(Electronic design files)
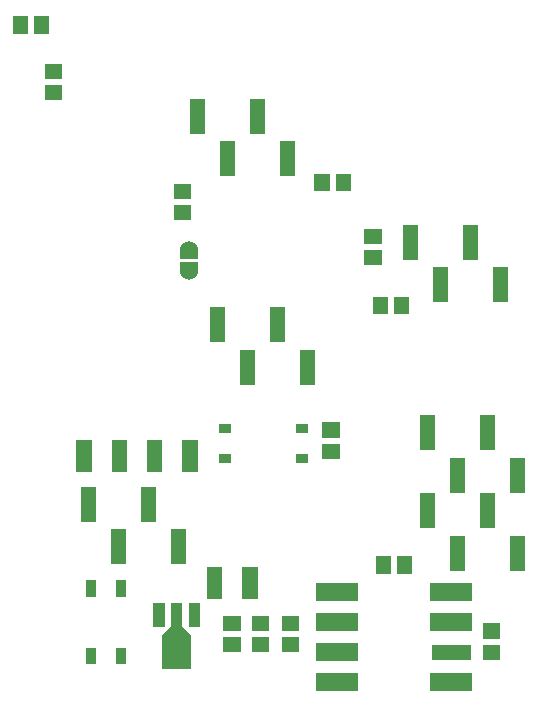
<source format=gbr>
G04 start of page 10 for group -4015 idx -4015 *
G04 Title: (unknown), toppaste *
G04 Creator: pcb 20140316 *
G04 CreationDate: Mon 18 May 2015 09:44:02 PM GMT UTC *
G04 For: ndholmes *
G04 Format: Gerber/RS-274X *
G04 PCB-Dimensions (mil): 2110.00 2710.00 *
G04 PCB-Coordinate-Origin: lower left *
%MOIN*%
%FSLAX25Y25*%
%LNTOPPASTE*%
%ADD97R,0.0310X0.0310*%
%ADD96C,0.0001*%
%ADD95R,0.0945X0.0945*%
%ADD94R,0.0378X0.0378*%
%ADD93R,0.0300X0.0300*%
%ADD92C,0.0600*%
%ADD91R,0.0600X0.0600*%
%ADD90R,0.0500X0.0500*%
%ADD89R,0.0512X0.0512*%
G54D89*X55595Y115255D02*Y109745D01*
X67405Y115255D02*Y109745D01*
X43905Y115255D02*Y109745D01*
X32095Y115255D02*Y109745D01*
X90607Y56586D02*X91393D01*
X90607Y49500D02*X91393D01*
X139043Y76393D02*Y75607D01*
X131957Y76393D02*Y75607D01*
G54D90*X63514Y85426D02*Y78773D01*
X53514Y99599D02*Y92946D01*
X43514Y85426D02*Y78773D01*
X33514Y99599D02*Y92946D01*
X146500Y123413D02*Y116760D01*
X156500Y109240D02*Y102587D01*
X166500Y123413D02*Y116760D01*
X176500Y109240D02*Y102587D01*
G54D89*X111457Y203893D02*Y203107D01*
X118543Y203893D02*Y203107D01*
X64607Y200543D02*X65393D01*
X64607Y193457D02*X65393D01*
G54D90*X146500Y97413D02*Y90760D01*
X156500Y83240D02*Y76587D01*
X166500Y97413D02*Y90760D01*
X176500Y83240D02*Y76587D01*
G54D89*X167607Y54043D02*X168393D01*
X167607Y46957D02*X168393D01*
G54D91*X112500Y67000D02*X120500D01*
X150500D02*X158500D01*
X112500Y57000D02*X120500D01*
X150500D02*X158500D01*
X112500Y47000D02*X120500D01*
G54D90*X150500D02*X158500D01*
G54D91*X112500Y37000D02*X120500D01*
X150500D02*X158500D01*
G54D89*X21607Y240543D02*X22393D01*
X21607Y233457D02*X22393D01*
X81107Y56543D02*X81893D01*
X81107Y49457D02*X81893D01*
G54D90*X141000Y186913D02*Y180260D01*
X151000Y172740D02*Y166087D01*
X161000Y186913D02*Y180260D01*
X171000Y172740D02*Y166087D01*
X70000Y228913D02*Y222260D01*
X80000Y214740D02*Y208087D01*
X90000Y228913D02*Y222260D01*
X100000Y214740D02*Y208087D01*
G54D89*X138043Y162893D02*Y162107D01*
X130957Y162893D02*Y162107D01*
X128107Y185543D02*X128893D01*
X128107Y178457D02*X128893D01*
G54D92*X67000Y180900D03*
G54D93*X65500Y179400D02*X68500D01*
G54D92*X67000Y174100D03*
G54D93*X65500Y175600D02*X68500D01*
G54D89*X114107Y121043D02*X114893D01*
X114107Y113957D02*X114893D01*
G54D94*X68906Y61405D02*Y57311D01*
X63000Y61405D02*Y49595D01*
G54D95*Y47861D02*Y45971D01*
G54D96*G36*
X64885Y55426D02*X67725Y52586D01*
X66305Y51166D01*
X63465Y54006D01*
X64885Y55426D01*
G37*
G36*
X58275Y52586D02*X61115Y55426D01*
X62535Y54006D01*
X59695Y51166D01*
X58275Y52586D01*
G37*
G54D94*X57094Y61405D02*Y57311D01*
G54D97*X104300Y111500D02*X105200D01*
X78800D02*X79700D01*
X104300Y121500D02*X105200D01*
X78800D02*X79700D01*
G54D89*X75690Y72755D02*Y67245D01*
X87500Y72755D02*Y67245D01*
G54D90*X76500Y159413D02*Y152760D01*
X86500Y145240D02*Y138587D01*
X96500Y159413D02*Y152760D01*
X106500Y145240D02*Y138587D01*
G54D89*X100607Y56543D02*X101393D01*
X100607Y49457D02*X101393D01*
X10957Y256393D02*Y255607D01*
X18043Y256393D02*Y255607D01*
G54D97*X34500Y46950D02*Y44550D01*
X44500Y46950D02*Y44550D01*
Y69450D02*Y67050D01*
X34500Y69450D02*Y67050D01*
M02*

</source>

**EXERCISE AIM**
Return word for word the lines above from the line with "X90000Y228913D02*Y222260D01*" to the line with "G54D93*X65500Y175600D02*X68500D01*", including both and leaving out all others.

**ANSWER AREA**
X90000Y228913D02*Y222260D01*
X100000Y214740D02*Y208087D01*
G54D89*X138043Y162893D02*Y162107D01*
X130957Y162893D02*Y162107D01*
X128107Y185543D02*X128893D01*
X128107Y178457D02*X128893D01*
G54D92*X67000Y180900D03*
G54D93*X65500Y179400D02*X68500D01*
G54D92*X67000Y174100D03*
G54D93*X65500Y175600D02*X68500D01*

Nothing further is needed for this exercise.